• _Fragment_
-----

Misdaadbestrijding St. Maarten schiet tekort
Het eiland St. Maarten vormt door zijn ligging en economische kenmerken een aantrekkelijke plek voor verschillende vormen van georganiseerde criminaliteit, zoals drugshandel, witwassen en mensensmokkel. Het ontbreekt de lokale opsporings- en handhavingsdiensten aan voldoende personeel, organisatie en automatisering om stromen van goederen, diensten en personen effectief te controleren.
Dat blijkt uit een onderzoek dat het Wetenschappelijk Onderzoek- en Documentatiecentrum (WODC) - het onderzoekscentrum van het ministerie van Justitie - in samenwerking met Forensic Services Caribbean NV - heeft uitgevoerd naar georganiseerde criminaliteit op St. Maarten. Het onderzoek is uitgevoerd in opdracht van het Ministerie van Justitie van de Nederlandse Antillen. De directeur van het Wetenschappelijk Onderzoek- en Documentatiecentrum, dhr. F. Leeuw, heeft het rapport maandag 8 oktober aangeboden aan de minister van Justitie van de Nederlandse Antillen, dhr. D. Dick
Volgens de onderzoekers is het eiland St. Maarten door zijn geografische ligging en economische kenmerken een aantrekkelijke locatie voor verschillende vormen van georganiseerde criminaliteit. Het eiland bevindt zich in een transitgebied: illegale migratiestromen in het Caribisch gebied en de nabijheid van drugsproducerende landen in Latijns-Amerika, in combinatie met goede verbindingen met de Verenigde Staten en Europa maken het eiland kwetsbaar voor drugssmokkel, mensensmokkel en daarmee verbonden financieel-economische criminaliteit.
De onderzoekers concluderen op basis van binnen- en buitenlandse opsporingsonderzoeken en inbeslagnemingen van drugs dat St. Maarten een belangrijke rol speelt bij de smokkel van drugs. Bij het witwassen van drugsgelden, als vorm van financieel- economische criminaliteit, is er ook een link met georganiseerde criminaliteit. De opsporing richt zich in veel mindere mate op andere vormen van criminaliteit. Ondanks reeds lang bestaande signalen en verdenkingen over de aanwezigheid van mensensmokkel en -handel en bepaalde vormen van financieel-economisch criminaliteit op het eiland is daar nog maar weinig opsporingsonderzoek naar gedaan. Er is hier sprake van een vicieuze cirkel. Het ontbreken van aandacht van de opsporing heeft tot gevolg dat de ‘informatiepositie’ van rechtshandhavers onvoldoende is en blijft, waardoor ook de input om opsporingsonderzoeken te beginnen opdroogt. Zowel bij mensensmokkel en -handel, als bij financieel-economische criminaliteit doet deze situatie zich voor.

-----

• _Aangeleverde regels_
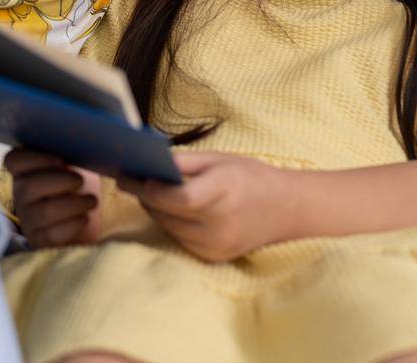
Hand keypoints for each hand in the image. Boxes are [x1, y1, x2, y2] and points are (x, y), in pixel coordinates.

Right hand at [5, 148, 101, 247]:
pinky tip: (84, 218)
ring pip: (45, 211)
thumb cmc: (78, 186)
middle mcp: (21, 195)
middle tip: (80, 180)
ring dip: (74, 203)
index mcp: (25, 171)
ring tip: (91, 201)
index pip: (13, 160)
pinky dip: (73, 224)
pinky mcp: (40, 241)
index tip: (60, 159)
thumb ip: (69, 151)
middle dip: (60, 181)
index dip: (34, 158)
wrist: (87, 219)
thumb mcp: (74, 163)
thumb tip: (84, 140)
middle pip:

-----

• _Actiepunt A_
Geef uit het fragment over misdaadbestrijding op St. Maarten woordelijk de passage terug vanaf "Misdaadbestrijding St. Maarten" tot en met "effectief te controleren.".
• _Actiepunt B_
Waarom droogt volgens het fragment de input op om opsporingsonderzoeken naar mensensmokkel en financieel-economische criminaliteit te beginnen? Antwoord in één tot drie zinnen.
• _Actiepunt C_
Beantwoord met behulp van het fragment de volgende vragen:
(i) Met welk bedrijf voerde het WODC het onderzoek uit?
(ii) Aan wie bood de directeur van het WODC het rapport aan?
(iii) Met welke gebieden heeft St. Maarten goede verbindingen?

• _Taakresultaat A_
Misdaadbestrijding St. Maarten schiet tekort
Het eiland St. Maarten vormt door zijn ligging en economische kenmerken een aantrekkelijke plek voor verschillende vormen van georganiseerde criminaliteit, zoals drugshandel, witwassen en mensensmokkel. Het ontbreekt de lokale opsporings- en handhavingsdiensten aan voldoende personeel, organisatie en automatisering om stromen van goederen, diensten en personen effectief te controleren.

• _Taakresultaat B_
De opsporing besteedt weinig aandacht aan deze vormen van criminaliteit. Daardoor is en blijft de 'informatiepositie' van rechtshandhavers onvoldoende. Zo droogt ook de input op om opsporingsonderzoeken te beginnen, wat de onderzoekers een vicieuze cirkel noemen.

• _Taakresultaat C_
(i) Met Forensic Services Caribbean NV.
(ii) Aan de minister van Justitie van de Nederlandse Antillen, dhr. D. Dick.
(iii) Met de Verenigde Staten en Europa.